+++ DATA FOR THIS EXERCISE +++
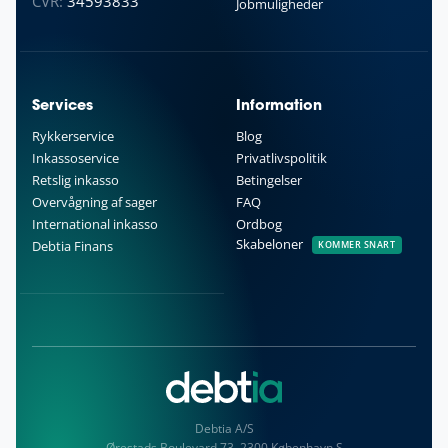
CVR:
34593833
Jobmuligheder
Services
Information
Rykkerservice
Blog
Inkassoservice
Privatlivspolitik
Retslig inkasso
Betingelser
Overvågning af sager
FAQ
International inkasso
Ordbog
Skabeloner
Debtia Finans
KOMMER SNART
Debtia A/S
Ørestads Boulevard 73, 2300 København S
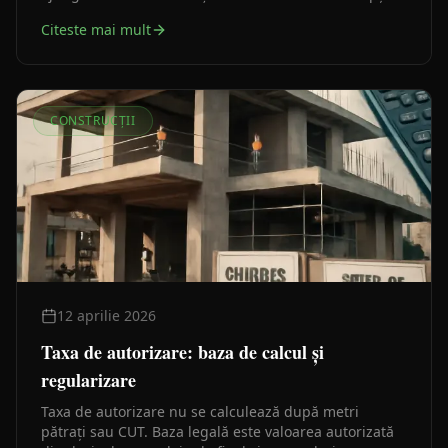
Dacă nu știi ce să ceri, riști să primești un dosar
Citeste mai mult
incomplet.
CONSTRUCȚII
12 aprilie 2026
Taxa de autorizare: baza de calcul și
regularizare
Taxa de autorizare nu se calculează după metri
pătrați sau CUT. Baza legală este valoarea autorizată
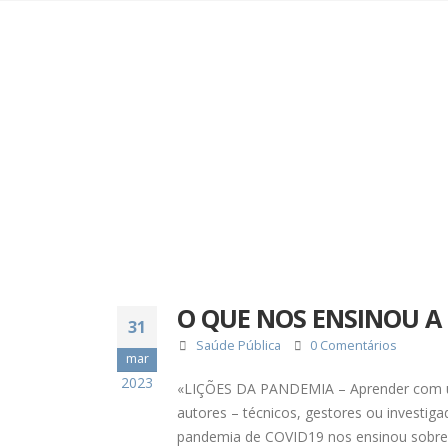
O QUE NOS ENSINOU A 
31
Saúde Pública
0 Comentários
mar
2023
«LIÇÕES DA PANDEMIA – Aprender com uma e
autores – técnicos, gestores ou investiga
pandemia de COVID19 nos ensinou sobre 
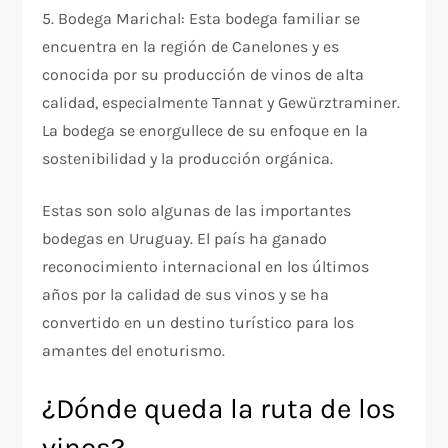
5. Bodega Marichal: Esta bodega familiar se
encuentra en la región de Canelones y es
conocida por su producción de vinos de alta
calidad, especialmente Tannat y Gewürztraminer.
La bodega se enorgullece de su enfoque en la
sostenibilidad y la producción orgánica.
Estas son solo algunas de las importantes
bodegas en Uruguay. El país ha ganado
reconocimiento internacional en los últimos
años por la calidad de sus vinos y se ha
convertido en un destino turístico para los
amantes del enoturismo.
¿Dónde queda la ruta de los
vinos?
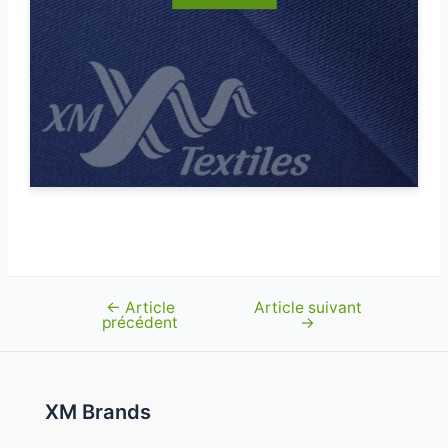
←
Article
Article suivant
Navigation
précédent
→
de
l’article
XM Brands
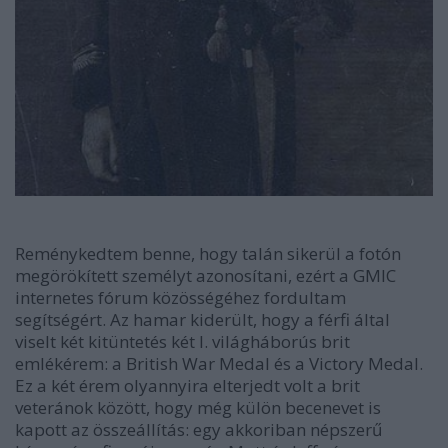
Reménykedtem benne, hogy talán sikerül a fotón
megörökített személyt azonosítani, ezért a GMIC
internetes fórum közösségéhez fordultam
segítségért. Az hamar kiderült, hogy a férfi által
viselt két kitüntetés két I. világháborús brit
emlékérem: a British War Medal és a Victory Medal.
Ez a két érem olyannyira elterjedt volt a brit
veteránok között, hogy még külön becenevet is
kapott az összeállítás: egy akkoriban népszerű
+++
+++ DATA FOR THIS EXERCISE +++
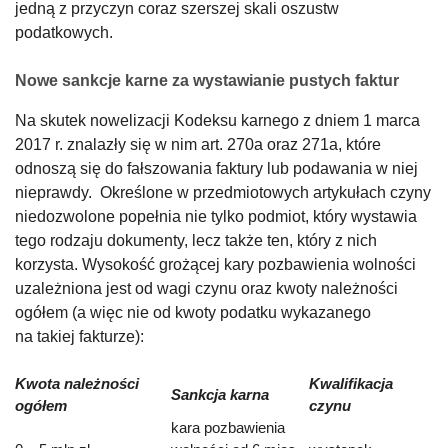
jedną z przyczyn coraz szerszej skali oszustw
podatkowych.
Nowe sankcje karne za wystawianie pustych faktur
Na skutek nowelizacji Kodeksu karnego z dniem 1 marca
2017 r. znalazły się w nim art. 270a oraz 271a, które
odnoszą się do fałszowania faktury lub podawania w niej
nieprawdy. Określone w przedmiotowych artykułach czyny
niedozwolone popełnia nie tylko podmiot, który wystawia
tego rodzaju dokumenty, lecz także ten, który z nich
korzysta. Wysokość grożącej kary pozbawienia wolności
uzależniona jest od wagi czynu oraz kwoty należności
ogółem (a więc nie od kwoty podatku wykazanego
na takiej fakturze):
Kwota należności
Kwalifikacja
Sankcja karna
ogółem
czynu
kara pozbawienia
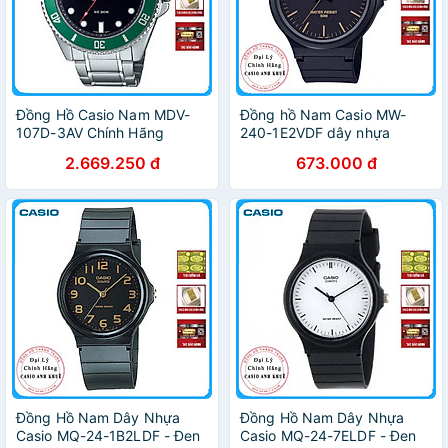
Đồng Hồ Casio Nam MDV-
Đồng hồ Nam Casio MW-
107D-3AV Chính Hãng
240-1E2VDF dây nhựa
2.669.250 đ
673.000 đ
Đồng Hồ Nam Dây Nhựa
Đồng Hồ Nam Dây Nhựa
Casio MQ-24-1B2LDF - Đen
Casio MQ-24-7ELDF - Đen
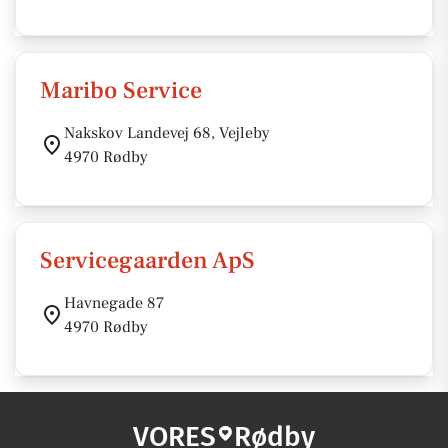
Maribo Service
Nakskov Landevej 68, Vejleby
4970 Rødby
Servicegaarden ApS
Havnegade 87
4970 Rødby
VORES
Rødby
+++
Within the entries above, report how many lines include "kwoty", and keep the answer to the number.

**EXPECTED OUTPUT:**
2